## Prompt
Revise the lines below by replacing every "Sæson" with "Season" and leaving everything else as it is. Leave the pictures out of your answer.

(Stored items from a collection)
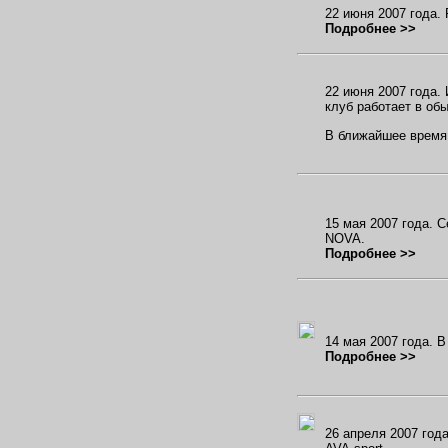
22 июня 2007 года.
Подробнее >>
22 июня 2007 года. 
клуб работает в об
В ближайшее время 
15 мая 2007 года. 
NOVA.
Подробнее >>
14 мая 2007 года. 
Подробнее >>
26 апреля 2007 год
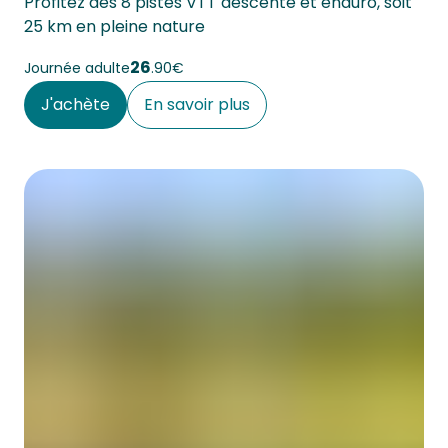
Profitez des 8 pistes VTT descente et enduro, soit 
25 km en pleine nature
26
Journée adulte
90€
J'achète
En savoir plus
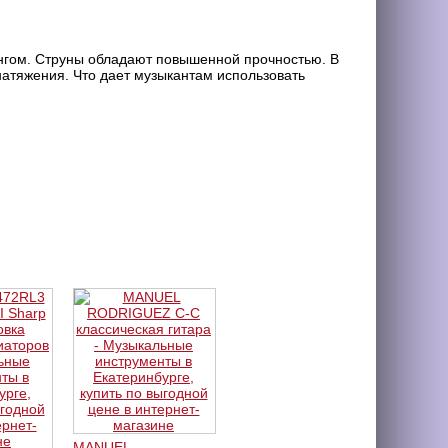
ингом. Струны обладают повышенной прочностью. В
натяжения. Что дает музыкантам использовать
MANUEL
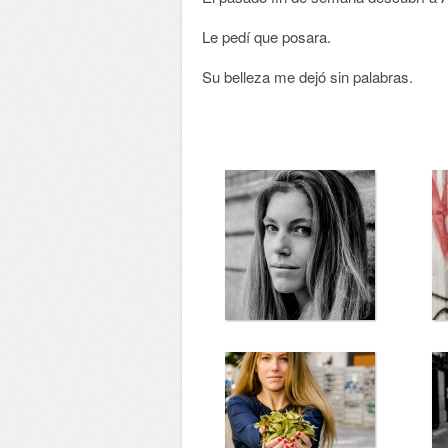
Le pedí que posara.
Su belleza me dejó sin palabras.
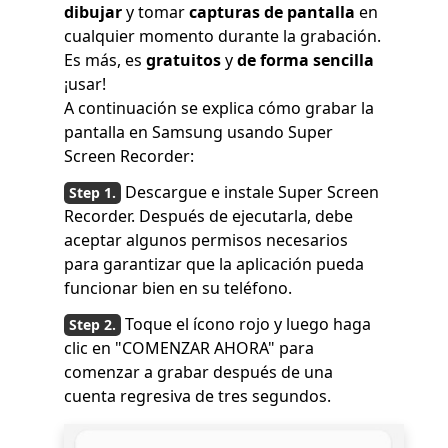
dibujar
y tomar
capturas de pantalla
en
cualquier momento durante la grabación.
Es más, es
gratuitos
y
de forma sencilla
¡usar!
A continuación se explica cómo grabar la
pantalla en Samsung usando Super
Screen Recorder:
Descargue e instale Super Screen
Recorder. Después de ejecutarla, debe
aceptar algunos permisos necesarios
para garantizar que la aplicación pueda
funcionar bien en su teléfono.
Toque el ícono rojo y luego haga
clic en "COMENZAR AHORA" para
comenzar a grabar después de una
cuenta regresiva de tres segundos.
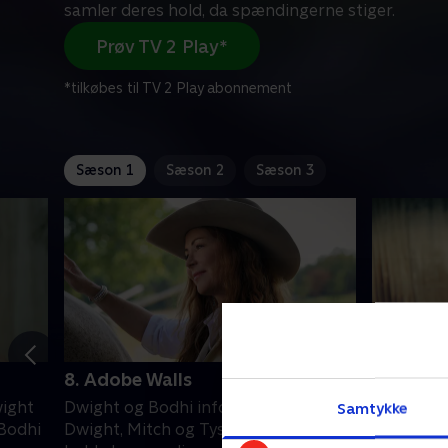
samler deres hold, da spændingerne stiger.
Prøv TV 2 Play*
*tilkøbes til TV 2 Play abonnement
Sæson 1
Sæson 2
Sæson 3
8. Adobe Walls
9. Happy
wight
Dwight og Bodhi informerer Jimmy.
Spænding
Samtykke
Bodhi
Dwight, Mitch og Tyson samler deres
besætning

## Task response
22 июня 2007 года.
Подробнее >>
22 июня 2007 года. 
клуб работает в об
В ближайшее время 
15 мая 2007 года. 
NOVA.
Подробнее >>
14 мая 2007 года. 
Подробнее >>
26 апреля 2007 год
Profitez des 8 pistes VTT descente et enduro, soit 
25 km en pleine nature
26
Journée adulte
90€
J'achète
En savoir plus
ингом. Струны обладают повышенной прочностью. В
натяжения. Что дает музыкантам использовать
MANUEL
Le pedí que posara.
Su belleza me dejó sin palabras.
dibujar
y tomar
capturas de pantalla
en
cualquier momento durante la grabación.
Es más, es
gratuitos
y
de forma sencilla
¡usar!
A continuación se explica cómo grabar la
pantalla en Samsung usando Super
Screen Recorder:
Descargue e instale Super Screen
Recorder. Después de ejecutarla, debe
aceptar algunos permisos necesarios
para garantizar que la aplicación pueda
funcionar bien en su teléfono.
Toque el ícono rojo y luego haga
clic en "COMENZAR AHORA" para
comenzar a grabar después de una
cuenta regresiva de tres segundos.
samler deres hold, da spændingerne stiger.
Prøv TV 2 Play*
*tilkøbes til TV 2 Play abonnement
Season 1
Season 2
Season 3
8. Adobe Walls
9. Happy
wight
Dwight og Bodhi informerer Jimmy.
Spænding
Samtykke
Bodhi
Dwight, Mitch og Tyson samler deres
besætning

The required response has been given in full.